**Instructions for the task**
Which lines of the entries contain the word "equivalent"? Please list them.

**Provided material**
::::::

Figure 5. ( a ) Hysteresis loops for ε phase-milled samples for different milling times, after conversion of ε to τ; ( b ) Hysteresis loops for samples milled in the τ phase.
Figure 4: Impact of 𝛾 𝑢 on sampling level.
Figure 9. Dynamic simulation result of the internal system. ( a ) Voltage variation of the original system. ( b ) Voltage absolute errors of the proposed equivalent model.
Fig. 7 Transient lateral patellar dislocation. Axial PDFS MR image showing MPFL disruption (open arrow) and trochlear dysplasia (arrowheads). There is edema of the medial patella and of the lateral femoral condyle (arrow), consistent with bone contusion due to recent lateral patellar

::::::

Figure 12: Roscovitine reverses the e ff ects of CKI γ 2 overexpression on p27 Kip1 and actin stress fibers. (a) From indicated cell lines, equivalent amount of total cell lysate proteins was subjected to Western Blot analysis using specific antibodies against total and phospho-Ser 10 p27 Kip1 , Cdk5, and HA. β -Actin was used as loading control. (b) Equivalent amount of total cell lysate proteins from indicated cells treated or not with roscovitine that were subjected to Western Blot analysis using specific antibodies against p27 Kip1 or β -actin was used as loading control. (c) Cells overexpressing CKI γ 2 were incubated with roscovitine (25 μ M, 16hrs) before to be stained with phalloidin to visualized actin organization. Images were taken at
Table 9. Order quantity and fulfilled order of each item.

::::::

**Task solution**
Figure 9. Dynamic simulation result of the internal system. ( a ) Voltage variation of the original system. ( b ) Voltage absolute errors of the proposed equivalent model.
Figure 12: Roscovitine reverses the e ff ects of CKI γ 2 overexpression on p27 Kip1 and actin stress fibers. (a) From indicated cell lines, equivalent amount of total cell lysate proteins was subjected to Western Blot analysis using specific antibodies against total and phospho-Ser 10 p27 Kip1 , Cdk5, and HA. β -Actin was used as loading control. (b) Equivalent amount of total cell lysate proteins from indicated cells treated or not with roscovitine that were subjected to Western Blot analysis using specific antibodies against p27 Kip1 or β -actin was used as loading control. (c) Cells overexpressing CKI γ 2 were incubated with roscovitine (25 μ M, 16hrs) before to be stained with phalloidin to visualized actin organization. Images were taken at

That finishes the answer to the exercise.